Let me say first that I love almost everything Ms. Jeffries has ever put out, she just keeps getting better with each book. She a master wordsmith that builds your anticipation with each scene, then the emotional storm breaks but you know there is more to come, there is always the HEA, that after the emotional storm is worked through, if it major for one you know there will be a minor emotional upheaval for the other. Then her heroes and heroines manage to work it out and we get our HEA.
In this book, Jeremy Keane is an American artist visiting family in London (escaping to London) he’s been in the last couple Duke’s Men books. He is blond, sexy, a rogue for all purposes. He is looking for his muse, his inspiration for his next masterpiece, at the wedding breakfast of Jane and Dominic Menton, he sees her, his Juno, tall, strong, fierce. He goes about finding a way to meet her, to get permission to paint her.
Yvette Blakebrough has been caught in a rogue’s net before, she will spar with them, match wits with them, use them to get cant words for her slang dictionary, but she will never fall for one’s pretty lines again.

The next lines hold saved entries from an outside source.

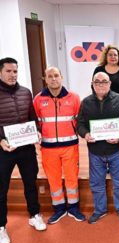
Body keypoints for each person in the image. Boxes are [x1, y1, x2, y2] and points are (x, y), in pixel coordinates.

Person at [77, 72, 119, 225]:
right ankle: (100, 210)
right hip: (95, 151)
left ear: (110, 83)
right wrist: (85, 134)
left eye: (104, 81)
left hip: (116, 150)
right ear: (92, 84)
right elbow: (80, 124)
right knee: (96, 183)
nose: (101, 84)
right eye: (97, 82)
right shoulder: (86, 102)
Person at [0, 57, 46, 243]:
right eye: (9, 71)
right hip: (4, 150)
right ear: (0, 72)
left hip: (26, 148)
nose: (13, 75)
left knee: (30, 183)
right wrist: (0, 140)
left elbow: (32, 118)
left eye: (15, 71)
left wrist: (36, 131)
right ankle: (1, 226)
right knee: (1, 189)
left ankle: (34, 215)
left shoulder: (26, 93)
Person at [33, 67, 85, 224]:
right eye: (50, 76)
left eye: (56, 75)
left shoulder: (74, 98)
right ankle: (59, 209)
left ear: (61, 77)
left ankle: (74, 208)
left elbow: (80, 121)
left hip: (70, 146)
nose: (53, 78)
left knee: (71, 178)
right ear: (45, 79)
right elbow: (34, 122)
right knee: (53, 180)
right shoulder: (37, 99)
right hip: (48, 148)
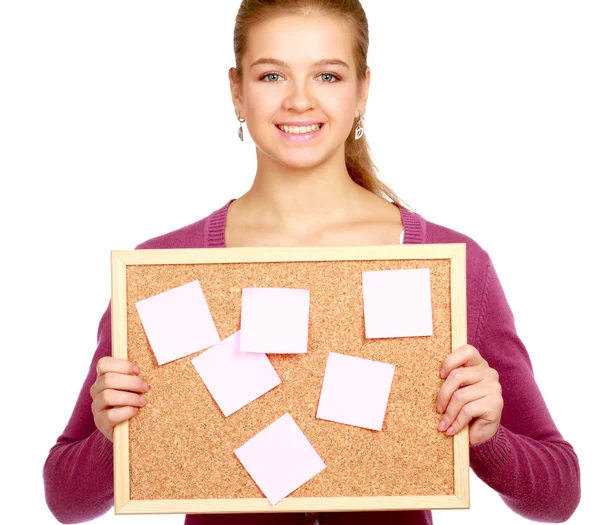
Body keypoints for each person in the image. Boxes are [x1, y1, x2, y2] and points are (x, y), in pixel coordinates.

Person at [43, 1, 581, 524]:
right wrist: (116, 436)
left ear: (362, 90)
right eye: (272, 76)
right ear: (237, 91)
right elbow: (65, 499)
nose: (300, 101)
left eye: (327, 76)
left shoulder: (447, 265)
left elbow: (559, 496)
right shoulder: (163, 271)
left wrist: (486, 437)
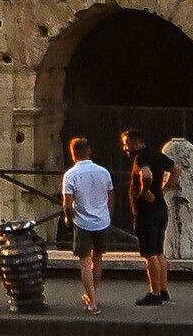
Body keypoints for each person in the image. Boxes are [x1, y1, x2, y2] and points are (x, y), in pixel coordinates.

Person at [60, 134, 118, 313]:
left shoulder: (71, 175)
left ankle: (92, 302)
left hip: (82, 222)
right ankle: (93, 293)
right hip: (103, 221)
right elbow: (111, 198)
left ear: (73, 153)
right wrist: (108, 216)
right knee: (98, 258)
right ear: (89, 151)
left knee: (85, 262)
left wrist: (68, 219)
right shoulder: (104, 172)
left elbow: (67, 204)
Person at [123, 128, 173, 307]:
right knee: (159, 252)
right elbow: (177, 170)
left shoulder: (141, 158)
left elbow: (147, 174)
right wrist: (165, 188)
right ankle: (164, 290)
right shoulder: (158, 156)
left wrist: (144, 191)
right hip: (161, 209)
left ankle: (155, 293)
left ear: (136, 143)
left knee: (150, 254)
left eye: (126, 144)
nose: (125, 148)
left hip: (146, 212)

So when her brother commissions Jeremy Keane to do her portrait she feels that she is safe from his advances, for he is known to frequent brothels, which might work to her advantage, for she has secrets of her own and needs to get into one.
This story has all the tension, laughter, nail biting and tears that Ms. Jeffries is known for. I was caught at the first scene and (being paperback and my eyes don’t like paperback that much) slowly made my way through it. Every time I had to put it down, I waited anxiously for my eyes to feel better, so I could pick it up again. Great read, I highly recommend it if you like a good Regency, and if you are a Sabrina Jeffries fan, this new series is a must add. She will always remain an auto buy author for me. You are going to love this series! Rogues trying to save their sisters from rogues just like them, great theme for a club conceived one drunken night between an American artist and an English Lord (one of the funnier hold your sides laughing scenes).